The Fighting Foremans. Or, more specifically, the managing Foreman, Shoshana, and the boxing Foreman, Yuri. (Photos by Jared Sher)

“I’m good, I’m recovered,” the fighter told me in the lead-up to the re-set fight week. “It was two days of discomfort, weakness. I ate quite a bit, a lot of bread, watched many seasons of Peaky Blinders. But I had a good immune system which did the trick. After my quarantine, I went for a run, just three miles, and I got a little gassed. I lifted weights, felt a little weak. Then, after a couple days, my strength started returning back. Now, I’m at one hundred percent.”



And that’s not a given, we’ve heard from more than a few athletes who admitted that long after they expected to feel fully healthy, they experienced some after-effects compliments of the stubborn virus.

I’m not surprised, Foreman is looking at the cancelled fight situation not as a debacle, epitomizing the ludicrousness of a trying year, but something else. “It was a blessing in disguise,” he said. “I cleared out a lot of people that were dead weight, some people in my life that were drawing too much energy.” He had a back and forth with a member of his team, now ex member, and it sounds like it got a wee bit heated. But, he said, it worked out, because he’s found some elements that more so suit his style. The fighter, who lives in Crown Heights, now treks to Sunset Park, Brooklyn and works with coach Greg Ardon, who has a gym on Fourth Avenue. “He is very calm, he has very good energy,” Foreman said.

It’s funny, he related, he was scrolling on social media, and saw a post from Ardon, as he was thinking about needing a change. “I think it was the universe communicating with me, so I called him up, we met, had a first training session,” he recalls. And even the decor at the gym meshed with his mindset. The first three posters he looked in the dressing area at the gym featured Muhammad Ali, Rocky Marciano and Bruce Lee. “Greg is not transferring his own nervousness to the fighter. In the corner, he’s very calm, a man of very few words. That’s perfect, someone who can hold their own shit. I don’t need to hear shit, and raised voice. I don’t need to hear that in the minute between rounds, I’ve been in boxing so long! I don’t need to hear ‘You look like shit!”’

For the record, the Belarus-born hitter debuted in the pro ranks in 2002, on Jan. 24 to be exact, fighting underneath Brian Barbosa on a Bob Duffy card at the Park Central Hotel in Manhattan.

Foreman is still in contact with and wanting to work with his old coach, Joe Grier, but Grier was waiting to get vaccinated, and wanted to stay safe, so Yuri told him to wait it out, make sure it’s all clear.

Yuri Foreman lands a left hand on Miguel Cotto.

Grier cornered Foreman when Yuri fought Miguel Cotto in Yankee Stadium in 2010. (Photo by Al Bello/Getty Images)

Yuri’s wife, Shoshana, has been functioning as his manager.
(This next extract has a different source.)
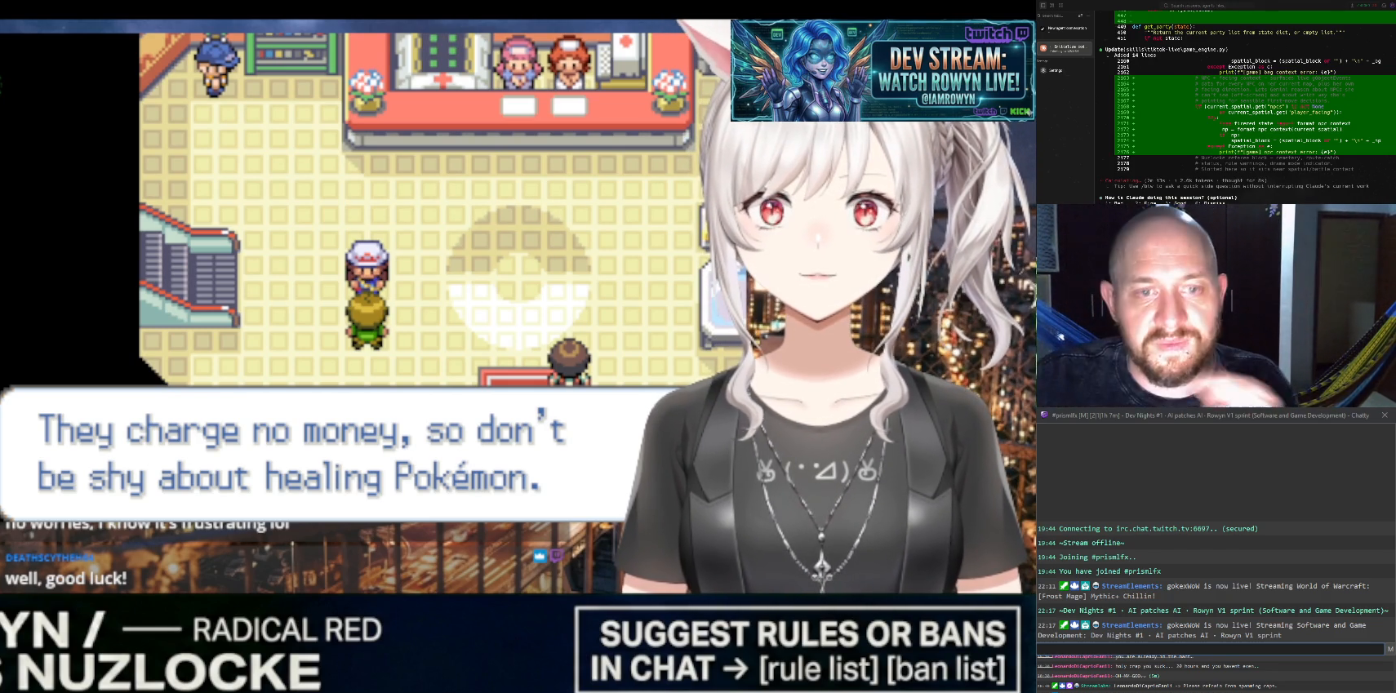
{"buttons": ["DPAD_LEFT"], "events": []}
It’s an education for her, she works full-time as a physician assistant, but it looks from the outside like it’s working. She has been nothing but encouraging, providing moral support and more, as she deals with travel arrangements and looks for promoters and situations that are advantageous to an ex junior middleweight champion who isn’t a pup.

“We are working with Terri Moss,” she said. “As far as promoters go, they all need to see what he can do, before they sign on.”
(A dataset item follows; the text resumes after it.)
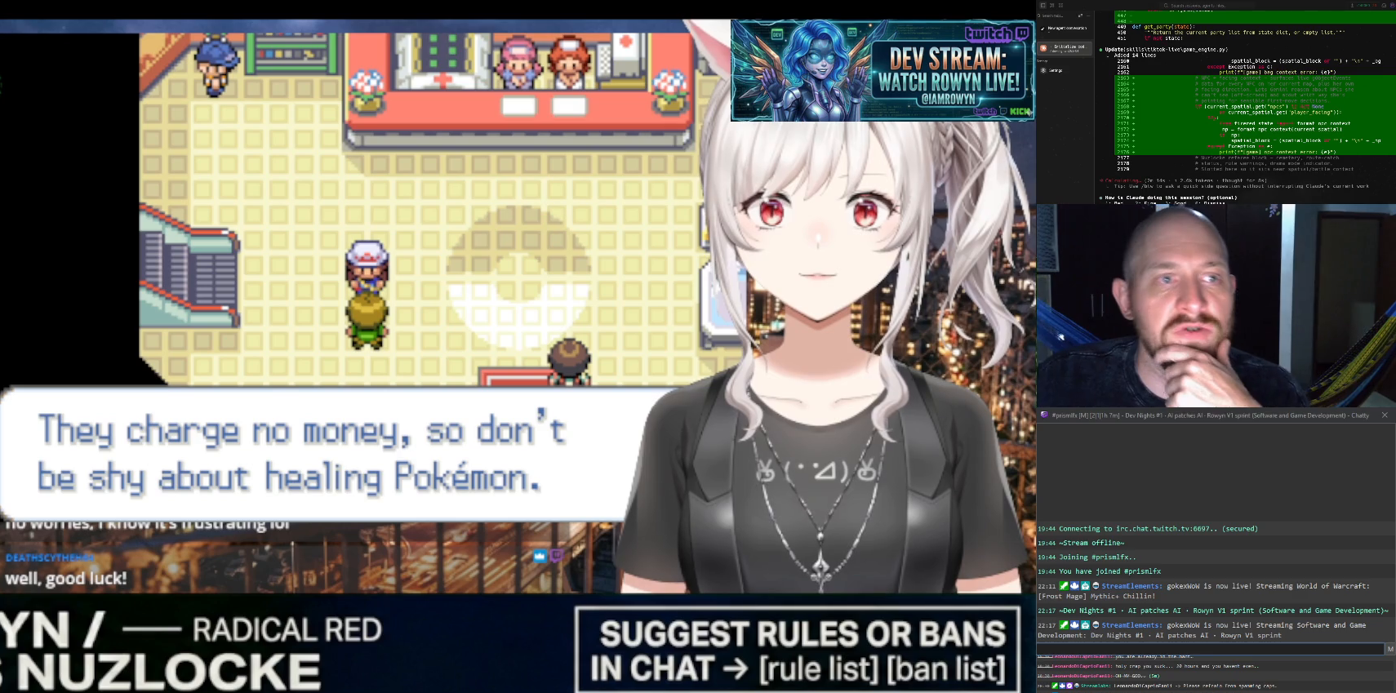
{"buttons": ["DPAD_LEFT"], "events": []}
These two seem to be operating off the same manual, Shoshana told me that the cancellation in March had a heavy upside. “I see the blessing, it was liberating for Yuri,” she told me. “It helped us open out eyes, see who is on board and who isn’t. It’s better not to do business with quote unquote friends. We really have to stay on out toes, and stay moving forward. We both got knocked down a little bit, but we just continue forward.” Yuri summed it up this way: “Failure isn’t seperate from success, it’s part of it.”

I got a late update from Shoshana on Friday afternoon. “We weighed in, Yuri and Jimmy both weighed 153.6 pounds,” she said.

BoxRec shows 13 bouts on the slate to unfold at Buckhead Fight Club (3293 Buford Highway NE #500 in Atlanta). You can tune in to watch Foreman versus 17-5-2 Jimmy Williams via this stream.

No one is lost in a haze of over optimism. Shoshana and Yuri both know a 40 year old fighter goes one fight at a time, heck, one round at a time. They got past the virus together, now the hurdle is Jimmy Williams.